◆ **What to do**:
Reproduce the lines below from the one that contains "235 238 13.75" through the end, inclusive, and add nothing.

:: Data shown ::

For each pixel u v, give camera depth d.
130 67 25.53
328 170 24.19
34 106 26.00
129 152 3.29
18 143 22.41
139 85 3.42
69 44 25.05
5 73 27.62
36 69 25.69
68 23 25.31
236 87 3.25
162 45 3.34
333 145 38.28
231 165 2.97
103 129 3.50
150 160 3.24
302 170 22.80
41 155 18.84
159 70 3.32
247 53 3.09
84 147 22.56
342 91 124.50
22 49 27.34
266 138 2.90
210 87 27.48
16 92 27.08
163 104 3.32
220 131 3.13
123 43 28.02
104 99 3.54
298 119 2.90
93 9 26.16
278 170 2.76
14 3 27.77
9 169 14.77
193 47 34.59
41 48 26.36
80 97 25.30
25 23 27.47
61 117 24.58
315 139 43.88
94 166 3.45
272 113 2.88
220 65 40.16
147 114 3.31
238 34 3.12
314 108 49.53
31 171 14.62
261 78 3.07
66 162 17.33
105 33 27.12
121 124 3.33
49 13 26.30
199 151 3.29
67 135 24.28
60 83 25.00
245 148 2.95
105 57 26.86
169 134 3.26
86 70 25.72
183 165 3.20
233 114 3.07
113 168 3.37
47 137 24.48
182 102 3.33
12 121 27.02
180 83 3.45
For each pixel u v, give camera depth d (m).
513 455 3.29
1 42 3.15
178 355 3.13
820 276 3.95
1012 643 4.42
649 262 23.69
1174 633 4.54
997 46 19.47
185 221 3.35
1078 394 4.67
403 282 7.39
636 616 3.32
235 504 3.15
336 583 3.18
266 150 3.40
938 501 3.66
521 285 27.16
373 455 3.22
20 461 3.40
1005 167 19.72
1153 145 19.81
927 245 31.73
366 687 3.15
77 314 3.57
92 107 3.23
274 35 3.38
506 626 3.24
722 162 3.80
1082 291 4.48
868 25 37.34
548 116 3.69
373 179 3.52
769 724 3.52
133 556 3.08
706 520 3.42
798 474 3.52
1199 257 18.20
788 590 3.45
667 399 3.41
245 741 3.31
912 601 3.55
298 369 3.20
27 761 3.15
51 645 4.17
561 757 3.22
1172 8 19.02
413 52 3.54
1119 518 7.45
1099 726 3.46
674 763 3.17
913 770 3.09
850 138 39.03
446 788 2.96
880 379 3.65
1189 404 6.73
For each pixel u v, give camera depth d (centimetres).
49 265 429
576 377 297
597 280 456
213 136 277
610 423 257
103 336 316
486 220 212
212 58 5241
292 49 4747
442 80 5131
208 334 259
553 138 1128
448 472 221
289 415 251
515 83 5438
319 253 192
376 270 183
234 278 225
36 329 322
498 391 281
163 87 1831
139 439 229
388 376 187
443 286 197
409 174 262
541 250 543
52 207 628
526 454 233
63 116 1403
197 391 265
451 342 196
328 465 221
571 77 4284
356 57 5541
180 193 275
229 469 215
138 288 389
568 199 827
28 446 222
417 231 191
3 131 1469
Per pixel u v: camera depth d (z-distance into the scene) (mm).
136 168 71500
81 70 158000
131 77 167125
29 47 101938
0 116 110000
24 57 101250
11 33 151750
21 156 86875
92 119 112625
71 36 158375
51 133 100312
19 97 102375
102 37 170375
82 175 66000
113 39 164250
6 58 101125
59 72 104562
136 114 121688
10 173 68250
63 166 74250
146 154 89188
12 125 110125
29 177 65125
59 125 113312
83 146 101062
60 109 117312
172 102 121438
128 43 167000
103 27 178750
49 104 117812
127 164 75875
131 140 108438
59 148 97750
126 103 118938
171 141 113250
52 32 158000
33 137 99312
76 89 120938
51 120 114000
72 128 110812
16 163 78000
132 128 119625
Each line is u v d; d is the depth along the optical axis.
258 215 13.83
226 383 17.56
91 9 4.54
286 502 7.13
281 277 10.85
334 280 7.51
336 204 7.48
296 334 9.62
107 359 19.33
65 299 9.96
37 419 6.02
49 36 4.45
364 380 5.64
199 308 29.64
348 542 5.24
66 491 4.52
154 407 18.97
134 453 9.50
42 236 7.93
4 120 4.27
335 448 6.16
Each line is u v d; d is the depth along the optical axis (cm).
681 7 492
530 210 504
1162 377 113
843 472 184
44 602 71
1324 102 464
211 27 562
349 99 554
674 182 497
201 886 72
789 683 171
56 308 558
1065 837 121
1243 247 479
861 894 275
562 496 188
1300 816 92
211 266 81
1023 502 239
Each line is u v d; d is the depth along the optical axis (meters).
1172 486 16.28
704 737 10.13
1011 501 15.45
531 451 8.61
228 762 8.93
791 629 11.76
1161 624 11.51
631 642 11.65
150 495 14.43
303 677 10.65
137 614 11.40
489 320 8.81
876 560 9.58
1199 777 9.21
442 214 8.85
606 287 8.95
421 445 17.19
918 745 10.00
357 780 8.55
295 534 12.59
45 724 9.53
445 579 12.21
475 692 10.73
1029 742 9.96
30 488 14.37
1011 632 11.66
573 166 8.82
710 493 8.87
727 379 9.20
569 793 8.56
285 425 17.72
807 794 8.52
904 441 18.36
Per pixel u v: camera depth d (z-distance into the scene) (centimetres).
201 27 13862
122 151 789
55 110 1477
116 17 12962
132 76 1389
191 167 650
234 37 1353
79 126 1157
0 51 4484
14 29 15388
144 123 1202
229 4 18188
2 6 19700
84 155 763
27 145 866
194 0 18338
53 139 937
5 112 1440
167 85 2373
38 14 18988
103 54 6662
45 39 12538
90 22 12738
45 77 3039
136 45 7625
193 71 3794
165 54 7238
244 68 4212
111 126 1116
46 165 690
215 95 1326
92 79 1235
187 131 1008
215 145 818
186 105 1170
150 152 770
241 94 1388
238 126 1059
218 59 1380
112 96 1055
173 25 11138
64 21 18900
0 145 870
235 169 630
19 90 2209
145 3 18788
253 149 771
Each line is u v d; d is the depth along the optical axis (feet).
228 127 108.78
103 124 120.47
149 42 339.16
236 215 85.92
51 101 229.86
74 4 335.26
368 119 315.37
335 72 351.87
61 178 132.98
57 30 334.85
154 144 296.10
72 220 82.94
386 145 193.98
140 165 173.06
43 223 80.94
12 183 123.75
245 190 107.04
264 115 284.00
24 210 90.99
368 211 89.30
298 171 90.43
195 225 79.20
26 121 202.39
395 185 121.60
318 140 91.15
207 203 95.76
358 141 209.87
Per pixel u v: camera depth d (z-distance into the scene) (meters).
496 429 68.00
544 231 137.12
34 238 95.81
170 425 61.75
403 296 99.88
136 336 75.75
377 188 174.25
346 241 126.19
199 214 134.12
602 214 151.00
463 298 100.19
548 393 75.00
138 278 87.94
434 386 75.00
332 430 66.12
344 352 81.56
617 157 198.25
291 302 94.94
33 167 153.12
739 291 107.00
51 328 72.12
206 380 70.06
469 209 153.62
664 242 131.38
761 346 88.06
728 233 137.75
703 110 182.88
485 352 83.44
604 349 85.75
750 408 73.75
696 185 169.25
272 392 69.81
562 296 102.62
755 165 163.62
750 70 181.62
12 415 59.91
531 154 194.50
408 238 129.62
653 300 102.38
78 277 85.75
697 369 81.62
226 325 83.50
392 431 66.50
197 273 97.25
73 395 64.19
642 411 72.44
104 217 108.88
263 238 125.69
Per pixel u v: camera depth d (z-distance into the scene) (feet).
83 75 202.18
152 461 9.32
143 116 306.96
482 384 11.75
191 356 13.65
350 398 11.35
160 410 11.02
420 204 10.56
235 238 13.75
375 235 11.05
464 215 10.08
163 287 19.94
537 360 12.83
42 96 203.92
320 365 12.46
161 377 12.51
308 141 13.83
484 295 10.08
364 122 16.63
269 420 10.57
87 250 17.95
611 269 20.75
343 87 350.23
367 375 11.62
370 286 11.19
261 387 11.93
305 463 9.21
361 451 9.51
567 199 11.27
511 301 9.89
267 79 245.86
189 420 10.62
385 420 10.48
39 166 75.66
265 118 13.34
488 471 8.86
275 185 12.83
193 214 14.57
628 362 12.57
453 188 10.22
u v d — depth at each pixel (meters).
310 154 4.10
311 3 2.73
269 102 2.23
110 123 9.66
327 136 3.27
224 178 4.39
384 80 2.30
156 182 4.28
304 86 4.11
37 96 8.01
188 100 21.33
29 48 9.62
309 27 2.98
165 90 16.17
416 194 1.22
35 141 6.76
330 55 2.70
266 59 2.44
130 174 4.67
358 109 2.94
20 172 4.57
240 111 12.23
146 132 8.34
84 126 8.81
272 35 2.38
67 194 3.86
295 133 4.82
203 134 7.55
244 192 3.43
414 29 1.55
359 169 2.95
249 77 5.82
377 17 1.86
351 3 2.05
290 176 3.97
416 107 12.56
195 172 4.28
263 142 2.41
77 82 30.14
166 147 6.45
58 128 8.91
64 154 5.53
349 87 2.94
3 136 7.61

:::

◆ **Final answer**:
235 238 13.75
375 235 11.05
464 215 10.08
163 287 19.94
537 360 12.83
42 96 203.92
320 365 12.46
161 377 12.51
308 141 13.83
484 295 10.08
364 122 16.63
269 420 10.57
87 250 17.95
611 269 20.75
343 87 350.23
367 375 11.62
370 286 11.19
261 387 11.93
305 463 9.21
361 451 9.51
567 199 11.27
511 301 9.89
267 79 245.86
189 420 10.62
385 420 10.48
39 166 75.66
265 118 13.34
488 471 8.86
275 185 12.83
193 214 14.57
628 362 12.57
453 188 10.22
u v d — depth at each pixel (meters).
310 154 4.10
311 3 2.73
269 102 2.23
110 123 9.66
327 136 3.27
224 178 4.39
384 80 2.30
156 182 4.28
304 86 4.11
37 96 8.01
188 100 21.33
29 48 9.62
309 27 2.98
165 90 16.17
416 194 1.22
35 141 6.76
330 55 2.70
266 59 2.44
130 174 4.67
358 109 2.94
20 172 4.57
240 111 12.23
146 132 8.34
84 126 8.81
272 35 2.38
67 194 3.86
295 133 4.82
203 134 7.55
244 192 3.43
414 29 1.55
359 169 2.95
249 77 5.82
377 17 1.86
351 3 2.05
290 176 3.97
416 107 12.56
195 172 4.28
263 142 2.41
77 82 30.14
166 147 6.45
58 128 8.91
64 154 5.53
349 87 2.94
3 136 7.61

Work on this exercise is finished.